← Reports

Email Archival Redesign: .eml + mu

Context

Current email archival has a critical gap: we don't save the original email. We store: - Truncated body text (8KB) in email.db - Attachments separately on OneDrive - MD envelope metadata

The full original email lives only on Microsoft's servers. If access breaks, everything > 8KB is gone.

Elmar wants something like MailStore — a sealed container per email with full search and attachment retrieval. The Unix-standard approach is .eml files (RFC 5322 MIME format) stored in Maildir, indexed by mu.

Proposed Solution

Phase 1 (Immediate - Day 1): Add .eml download to existing sync pipeline Phase 2 (Day 2): Install mu, set up Maildir, enable indexing Phase 3 (Day 3-4): Build simple web UI for search Phase 4 (Later): Migrate existing emails, decommission old pipeline

Key Design Decisions

Question Decision Rationale
Where to store .eml? OneDrive via rclone mount (appears as ~/Maildir/) 50GB+ email archive lives in cloud, Luci disk safe
Keep OneDrive attachments? Phase out after .eml verified Attachments inside .eml = no duplicate storage needed
Keep email.db? Yes, for metadata queries Still useful for project/sender lookups, mu for full-text
Web UI now or later? Later (Day 3-4) CLI search works immediately, UI is polish
Graph API for .eml? Yes, $value endpoint GET /me/messages/{id}/$value returns raw MIME
Search: mu vs GBrain? Hybrid mu = field queries (from:date), GBrain = semantic ("emails about fleet")
Bulk export? Mac/Windows Outlook for initial dump Faster than Graph API for 10-year archive, then transfer to Luci

Architecture

┌─────────────────┐     ┌──────────────────┐     ┌─────────────────┐
│  Outlook M365   │────▶│  Graph API       │────▶│  .eml files     │
│  (source)       │     │  (download)      │     │  (OneDrive)     │
└─────────────────┘     └──────────────────┘     └────────┬────────┘
                                                         │
                                            rclone mount │
                                                         ▼
┌─────────────────┐     ┌──────────────────┐     ┌─────────────────┐
│   Web UI        │────▶│   mu index       │────▶│  ~/Maildir/     │
│  (search)       │     │  (~/.mu database)│     │  (local mount)  │
└─────────────────┘     └──────────────────┘     └─────────────────┘
                              │
                              ▼
                       ┌──────────────────┐
                       │   GBrain         │
                       │  (semantic)      │
                       └──────────────────┘

Storage: .eml files live in OneDrive cloud (50GB+ fine) Index: mu database at ~/.mu/ (~5% of email volume = ~2.5GB for 50GB archive) Access: rclone mount streams files on-demand when opened

Phase 1: rclone Mount + .eml Download (Day 1)

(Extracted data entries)
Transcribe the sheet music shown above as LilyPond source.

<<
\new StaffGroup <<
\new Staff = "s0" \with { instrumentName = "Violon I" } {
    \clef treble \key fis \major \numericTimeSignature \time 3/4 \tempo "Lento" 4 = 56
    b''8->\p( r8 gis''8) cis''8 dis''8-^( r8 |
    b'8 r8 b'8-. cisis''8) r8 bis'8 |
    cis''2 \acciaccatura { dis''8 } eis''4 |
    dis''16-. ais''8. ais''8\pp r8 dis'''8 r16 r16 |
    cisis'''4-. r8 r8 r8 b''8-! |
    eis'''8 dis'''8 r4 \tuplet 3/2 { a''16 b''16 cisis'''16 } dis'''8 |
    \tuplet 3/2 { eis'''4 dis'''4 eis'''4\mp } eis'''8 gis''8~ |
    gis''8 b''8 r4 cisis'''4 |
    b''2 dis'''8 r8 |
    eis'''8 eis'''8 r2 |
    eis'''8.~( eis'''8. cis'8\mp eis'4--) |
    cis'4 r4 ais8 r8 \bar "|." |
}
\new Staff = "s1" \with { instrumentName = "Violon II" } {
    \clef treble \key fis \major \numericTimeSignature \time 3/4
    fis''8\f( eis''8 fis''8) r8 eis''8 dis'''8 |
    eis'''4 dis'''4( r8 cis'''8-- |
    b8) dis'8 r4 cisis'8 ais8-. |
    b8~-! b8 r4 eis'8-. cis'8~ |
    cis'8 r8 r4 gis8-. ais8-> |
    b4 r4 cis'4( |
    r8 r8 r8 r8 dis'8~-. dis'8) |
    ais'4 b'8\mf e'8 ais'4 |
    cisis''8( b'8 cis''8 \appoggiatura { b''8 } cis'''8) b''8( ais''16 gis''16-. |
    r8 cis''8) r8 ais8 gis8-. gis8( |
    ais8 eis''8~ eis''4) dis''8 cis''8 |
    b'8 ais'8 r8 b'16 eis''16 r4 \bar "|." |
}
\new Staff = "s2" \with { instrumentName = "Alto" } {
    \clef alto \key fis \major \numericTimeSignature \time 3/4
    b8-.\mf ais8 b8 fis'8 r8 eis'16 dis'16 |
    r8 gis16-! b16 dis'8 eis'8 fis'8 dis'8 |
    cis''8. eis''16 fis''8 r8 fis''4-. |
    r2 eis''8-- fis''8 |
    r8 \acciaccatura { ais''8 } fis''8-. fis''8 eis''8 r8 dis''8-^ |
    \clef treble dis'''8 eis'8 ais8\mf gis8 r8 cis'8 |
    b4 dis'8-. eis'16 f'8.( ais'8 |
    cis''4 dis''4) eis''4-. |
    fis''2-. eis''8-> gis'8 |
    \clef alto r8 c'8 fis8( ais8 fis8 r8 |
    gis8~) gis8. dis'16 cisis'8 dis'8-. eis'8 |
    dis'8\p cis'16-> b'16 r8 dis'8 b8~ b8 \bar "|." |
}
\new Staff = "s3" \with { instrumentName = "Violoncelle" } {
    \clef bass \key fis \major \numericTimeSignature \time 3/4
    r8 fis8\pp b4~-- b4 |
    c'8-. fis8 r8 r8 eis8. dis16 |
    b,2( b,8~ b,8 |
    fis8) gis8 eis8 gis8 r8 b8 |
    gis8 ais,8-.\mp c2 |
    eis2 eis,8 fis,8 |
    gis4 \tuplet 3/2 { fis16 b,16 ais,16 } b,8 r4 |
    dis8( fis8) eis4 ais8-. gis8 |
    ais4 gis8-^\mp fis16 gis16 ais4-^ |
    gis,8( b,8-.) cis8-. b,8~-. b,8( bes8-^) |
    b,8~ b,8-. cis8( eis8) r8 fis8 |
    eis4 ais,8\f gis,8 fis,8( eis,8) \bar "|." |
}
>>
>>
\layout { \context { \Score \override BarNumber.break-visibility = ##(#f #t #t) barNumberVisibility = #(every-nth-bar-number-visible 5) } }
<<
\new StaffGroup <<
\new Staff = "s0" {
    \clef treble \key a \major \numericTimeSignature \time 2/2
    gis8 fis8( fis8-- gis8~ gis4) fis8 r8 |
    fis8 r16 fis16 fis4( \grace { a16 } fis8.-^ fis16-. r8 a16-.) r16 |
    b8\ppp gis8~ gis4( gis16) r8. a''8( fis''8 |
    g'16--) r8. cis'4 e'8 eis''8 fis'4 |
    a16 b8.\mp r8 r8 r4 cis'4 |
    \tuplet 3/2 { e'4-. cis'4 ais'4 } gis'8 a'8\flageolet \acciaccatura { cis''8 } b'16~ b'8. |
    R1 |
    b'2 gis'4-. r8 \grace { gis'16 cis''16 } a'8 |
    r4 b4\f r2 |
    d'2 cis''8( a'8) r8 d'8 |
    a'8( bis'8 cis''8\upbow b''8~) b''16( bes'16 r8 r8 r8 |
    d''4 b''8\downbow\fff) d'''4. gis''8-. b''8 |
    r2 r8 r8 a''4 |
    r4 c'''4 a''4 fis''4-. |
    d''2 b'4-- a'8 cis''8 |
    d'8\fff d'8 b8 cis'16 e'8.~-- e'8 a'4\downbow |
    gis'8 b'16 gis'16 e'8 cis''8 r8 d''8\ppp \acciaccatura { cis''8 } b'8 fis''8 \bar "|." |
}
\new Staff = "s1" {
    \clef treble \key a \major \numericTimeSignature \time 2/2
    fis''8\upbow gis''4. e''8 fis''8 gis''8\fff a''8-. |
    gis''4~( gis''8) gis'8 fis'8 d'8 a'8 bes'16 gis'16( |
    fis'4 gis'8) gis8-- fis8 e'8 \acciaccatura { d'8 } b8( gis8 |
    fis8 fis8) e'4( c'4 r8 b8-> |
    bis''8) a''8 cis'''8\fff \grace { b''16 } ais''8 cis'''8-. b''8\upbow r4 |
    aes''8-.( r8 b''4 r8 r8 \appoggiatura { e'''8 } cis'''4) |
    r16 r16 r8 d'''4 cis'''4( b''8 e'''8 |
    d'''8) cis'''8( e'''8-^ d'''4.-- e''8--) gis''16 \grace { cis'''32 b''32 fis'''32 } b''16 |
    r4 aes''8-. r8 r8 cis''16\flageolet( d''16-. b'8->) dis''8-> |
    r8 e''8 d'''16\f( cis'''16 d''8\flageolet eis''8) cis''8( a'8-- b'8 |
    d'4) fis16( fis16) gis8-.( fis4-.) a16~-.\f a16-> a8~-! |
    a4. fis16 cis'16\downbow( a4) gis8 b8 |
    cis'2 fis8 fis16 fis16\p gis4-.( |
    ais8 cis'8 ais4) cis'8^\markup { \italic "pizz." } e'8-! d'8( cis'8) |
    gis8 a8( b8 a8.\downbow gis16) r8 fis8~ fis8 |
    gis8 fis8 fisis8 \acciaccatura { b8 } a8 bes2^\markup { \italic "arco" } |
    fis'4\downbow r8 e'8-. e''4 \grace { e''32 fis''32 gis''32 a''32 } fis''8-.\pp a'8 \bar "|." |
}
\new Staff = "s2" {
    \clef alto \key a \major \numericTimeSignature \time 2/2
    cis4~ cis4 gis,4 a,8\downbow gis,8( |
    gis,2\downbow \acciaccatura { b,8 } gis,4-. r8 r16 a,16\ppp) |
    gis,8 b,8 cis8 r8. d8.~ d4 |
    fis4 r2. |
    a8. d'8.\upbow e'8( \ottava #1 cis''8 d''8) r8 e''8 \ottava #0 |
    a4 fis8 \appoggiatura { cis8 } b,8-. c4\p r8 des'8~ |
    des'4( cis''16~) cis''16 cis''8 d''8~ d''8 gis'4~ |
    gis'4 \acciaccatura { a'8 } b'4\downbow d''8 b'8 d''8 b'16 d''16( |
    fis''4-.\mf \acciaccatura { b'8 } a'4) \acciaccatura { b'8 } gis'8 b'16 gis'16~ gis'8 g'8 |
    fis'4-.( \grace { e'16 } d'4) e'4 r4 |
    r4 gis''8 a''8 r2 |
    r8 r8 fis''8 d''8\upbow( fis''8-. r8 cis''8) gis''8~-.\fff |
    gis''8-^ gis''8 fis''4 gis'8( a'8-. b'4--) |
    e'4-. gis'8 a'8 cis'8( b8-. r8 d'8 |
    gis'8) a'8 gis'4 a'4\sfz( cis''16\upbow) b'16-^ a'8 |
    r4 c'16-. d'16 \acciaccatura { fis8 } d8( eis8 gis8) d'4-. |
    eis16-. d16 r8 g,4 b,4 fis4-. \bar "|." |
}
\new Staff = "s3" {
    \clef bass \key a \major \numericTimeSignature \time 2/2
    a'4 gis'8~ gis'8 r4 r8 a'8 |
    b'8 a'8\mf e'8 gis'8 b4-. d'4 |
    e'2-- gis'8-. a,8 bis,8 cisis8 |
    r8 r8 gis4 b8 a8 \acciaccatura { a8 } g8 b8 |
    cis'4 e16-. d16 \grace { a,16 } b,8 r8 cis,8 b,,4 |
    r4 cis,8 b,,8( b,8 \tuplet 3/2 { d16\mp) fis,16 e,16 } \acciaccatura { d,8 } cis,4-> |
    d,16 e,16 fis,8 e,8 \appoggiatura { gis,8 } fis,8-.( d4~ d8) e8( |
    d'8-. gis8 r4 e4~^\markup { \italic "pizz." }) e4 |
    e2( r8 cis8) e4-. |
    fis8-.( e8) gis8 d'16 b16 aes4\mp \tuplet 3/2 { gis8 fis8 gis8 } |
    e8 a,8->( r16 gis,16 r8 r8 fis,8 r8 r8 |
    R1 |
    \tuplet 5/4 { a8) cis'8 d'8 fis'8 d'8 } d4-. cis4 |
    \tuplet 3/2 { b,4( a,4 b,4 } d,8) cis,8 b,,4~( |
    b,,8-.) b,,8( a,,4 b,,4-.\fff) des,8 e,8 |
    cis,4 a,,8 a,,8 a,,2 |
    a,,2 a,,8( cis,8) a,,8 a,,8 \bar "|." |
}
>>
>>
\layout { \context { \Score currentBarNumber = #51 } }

__REQUIRED WORK__:
[1] In the email archival redesign, roughly how large is the mu index expected to be for a 50GB archive?
[2] Carry on the email archival redesign after its final heading, "Phase 1: rclone Mount + .eml Download (Day 1)".

__SET OF ANSWERS__:
[1] About 2.5GB, or roughly 5% of the email volume.

[2]
1.1 Setup rclone Mount

# Install rclone
curl https://rclone.org/install.sh | sudo bash

# Configure OneDrive (interactive)
rclone config
# Name: onedrive
# Type: onedrive
# Follow browser auth flow

# Create mount point
mkdir -p ~/Maildir

# Test mount
rclone mount onedrive:EmailArchive ~/Maildir --daemon --vfs-cache-mode full

# Add to systemd for persistence
sudo nano /etc/systemd/system/rclone-onedrive.service

systemd service:

[Unit]
Description=rclone OneDrive mount
After=network-online.target

[Service]
Type=notify
ExecStart=/usr/bin/rclone mount onedrive:EmailArchive /home/lucienne/Maildir \
  --config /home/lucienne/.config/rclone/rclone.conf \
  --vfs-cache-mode full \
  --daemon
Restart=on-failure

[Install]
WantedBy=multi-user.target

1.2 Bulk Export Option (One-time for 10-year archive)

On Mac/Windows (faster for initial dump): - Mac: Outlook → Export → .olm file, OR mbsync with IMAP - Windows: Outlook → Export → .pst file, then convert to .eml

Transfer to Luci:

# From Mac to Luci
rsync -av ~/EmailArchive/ lucienne@100.118.207.3:~/Maildir/

# Or upload to OneDrive directly, let rclone sync down

1.3 Files to Modify

1. ~/workspace/scripts/graph_api.py - Add new command: download-message <message-id> --output <path> - Uses Graph API endpoint: GET /me/messages/{id}/$value - Returns raw MIME content (complete .eml with headers + body + attachments)

def api_download_message(message_id: str, output_path: str) -> None:
    """Download raw MIME content (.eml) for a message."""
    url = f"{GRAPH_BASE}/me/messages/{message_id}/$value"
    token = get_token()
    req = urllib.request.Request(url, headers={"Authorization": f"Bearer {token}"})
    with urllib.request.urlopen(req) as response:
        Path(output_path).parent.mkdir(parents=True, exist_ok=True)
        with open(output_path, "wb") as f:
            f.write(response.read())

Add argparse entry:

subparsers = parser.add_subparsers(dest='command', help='Graph API commands')
dl_parser = subparsers.add_parser('download-message', help='Download raw .eml')
dl_parser.add_argument('message_id', help='Graph API message ID')
dl_parser.add_argument('--output', required=True, help='Output .eml path')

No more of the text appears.